Every once in a while (so far just once) you’ll cross a milestone that deserves something more than 1 weekend away. For me, this milestone was paying off my credit cards (all of them) once and for all!

I recently completed this, and decided to reward myself for it. Luckly for me, I made finding a reward a bit easier when I was beginning to pay off my debts. When I first realized how much money I owed to my credit cards and what interest I was paying, I quickly realized that was not going to work. So I looked around for some balance transfer credit cards and I found one that gave airline rewards to boot!

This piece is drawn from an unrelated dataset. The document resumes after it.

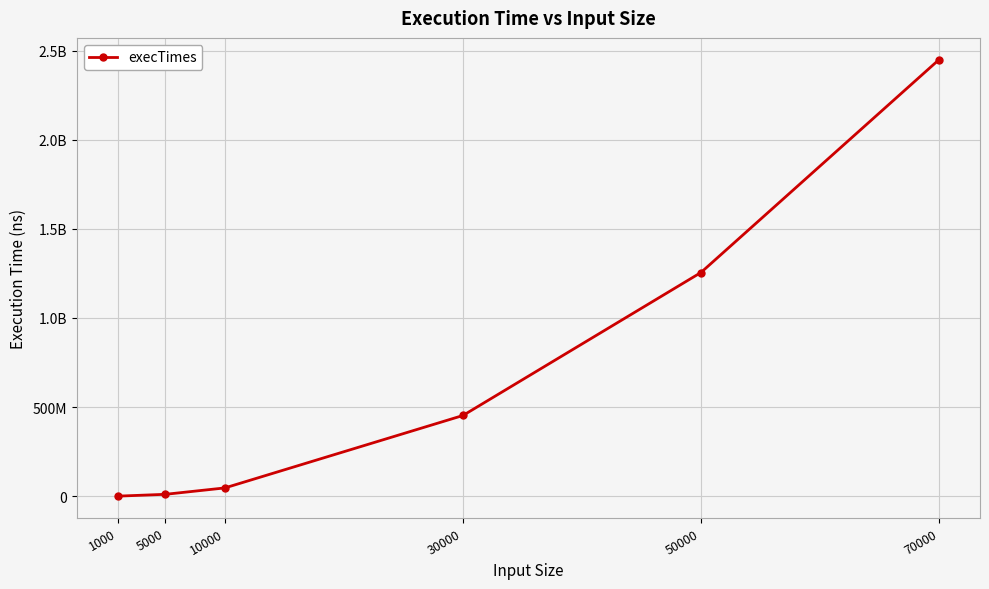

True or false: the data shows 2449192900 at 70000.

True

I quickly calculated that if I transfered up to the limit on this card, paid it off I could have a free flight + a few extra credits towards a second one. The fact that the interest rate was about 10 points lower on this card was just icing on the cake.

I made the transfer and had the balance paid off in about 5 months. I was feeling great and moved on to the next part of my debt with my snowball. Fast forward 9 months, and I check my rewards account. It looks like the ticket is going to expire at the end of August, 2010, and I really don’t want it to go to waste.

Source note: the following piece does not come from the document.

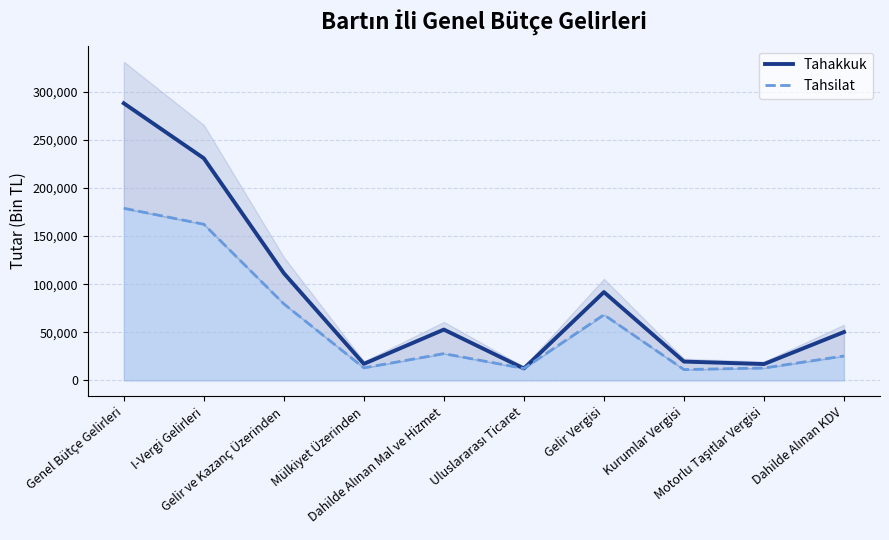

Is it true that Tahsilat equals 12455 at Uluslararası Ticaret?

True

Unfortunately, I had not finished paying off all of my debts yet, so was at a crossroads. I could:

  1. Let the Ticket expire and continue to pay down my debt
  2. Use the ticket to go somewhere.

If I let the ticket expire, there would have been no point in opening the card for the balance transfer in the first place. I would have gotten a better interest rate, but still, I wanted the ticket. I opened it for the free airplane ticket, and I want to use it. I also have a particular aversion to wasting things, especially in this case. Not using the ticket would make me feel like the credit card company won, and I don’t want that. I could also tweak my debt repayment budget for a few months, diverting some cash from debt repayment into a savings account for vacations.

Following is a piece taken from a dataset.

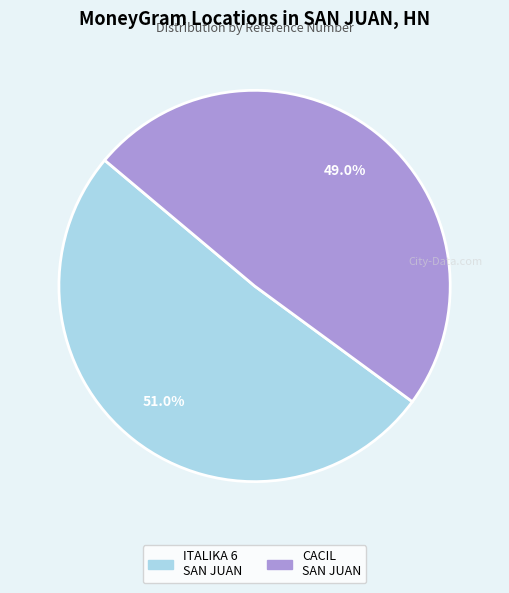

Count the number of slices in the pie.

2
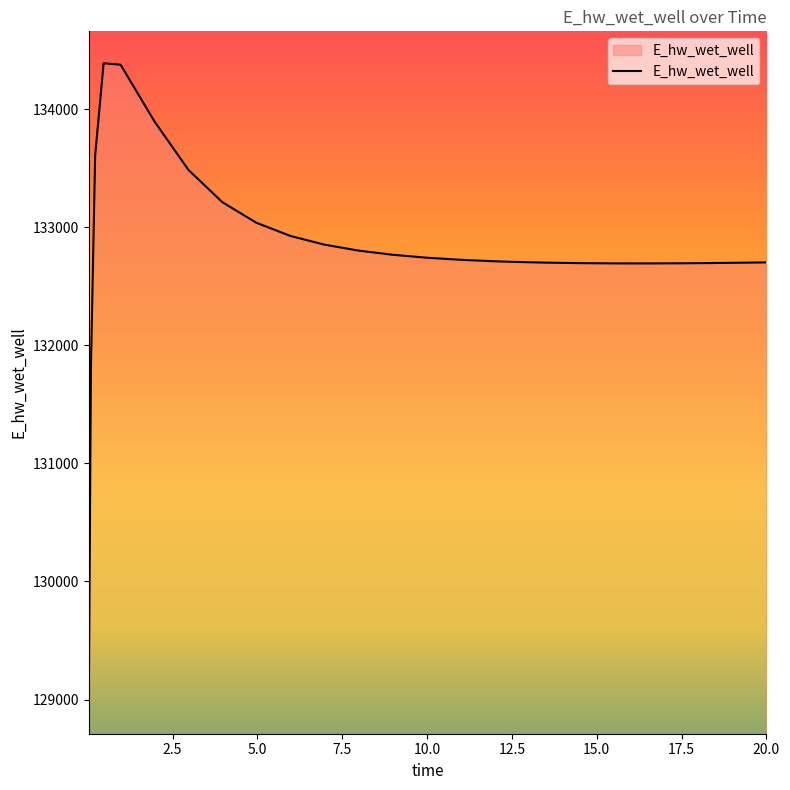

What is the minimum value shown in the chart?

128980.8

I decided to compromise, and tell myself that if 1 of my other debts is paid off before the ticket expires and I have the cash available, I can go. I feel like I’ve offered a reasonable compromise to myself, and it looks like I’ll be able to hit my goal. Here are some tips to help you budget in the fun stuff

  1. Use your debt to your advantage – I was able to get a free airline ticket by making a credit card balance transfer to a card with a lower interest rate. When I made this transfer, I saved money on interest payments AND was able to get something tangible out of it. (I did this before the CARD act, and I know these cards are more difficult to get now.) It doesn’t have to be a plane ticket, but look to get something out of your debt instead of just paying interest. Let me make it clear that you should NOT go into debt for these rewards.
  2. Use it as a carrot – Find a difficult but attainable goal on your road to debt freedom. It could be something like “Increase debt snowball from $1,300 to $1,500 a month for 4 months” If you meet your goal, reward yourself with your airline ticket.
  3. Reinforce good habits – This can help you keep your good habits and not go into debt for your next vacation. Prepare a budget for the trip and put enough money aside (every payday) to make sure you’ve got enough (and probably a bit extra) by the time you’re ready to fly. This will be easier to do once you’re out of debt, and you’ll already have practice!
  4. Enjoy the Trip – I can’t stress this enough. When I used this exact method on my most recent trip, I didn’t enjoy my vacation as much as I could have. Every once in a while (usually when the cash register rang), I would think about how much money I’ve spent on the trip and how that money could be going to debt. Instead, enjoy the fact that you won’t have a “credit hangover” from this vacation cause it’s paid for up front.

So, next time you’re looking for a reward for paying off your debt, don’t forget to look at leveraging you debt to produce the reward. Sure, you’ll still be in debt, but you may as well try to get something out of it. With these steps, you can use your reward and set good habits for your future debt free self. Good luck!

Crystal’s Questions:
Do you reward yourself for accomplishing personal finance goals like debt repayment?  If so, how?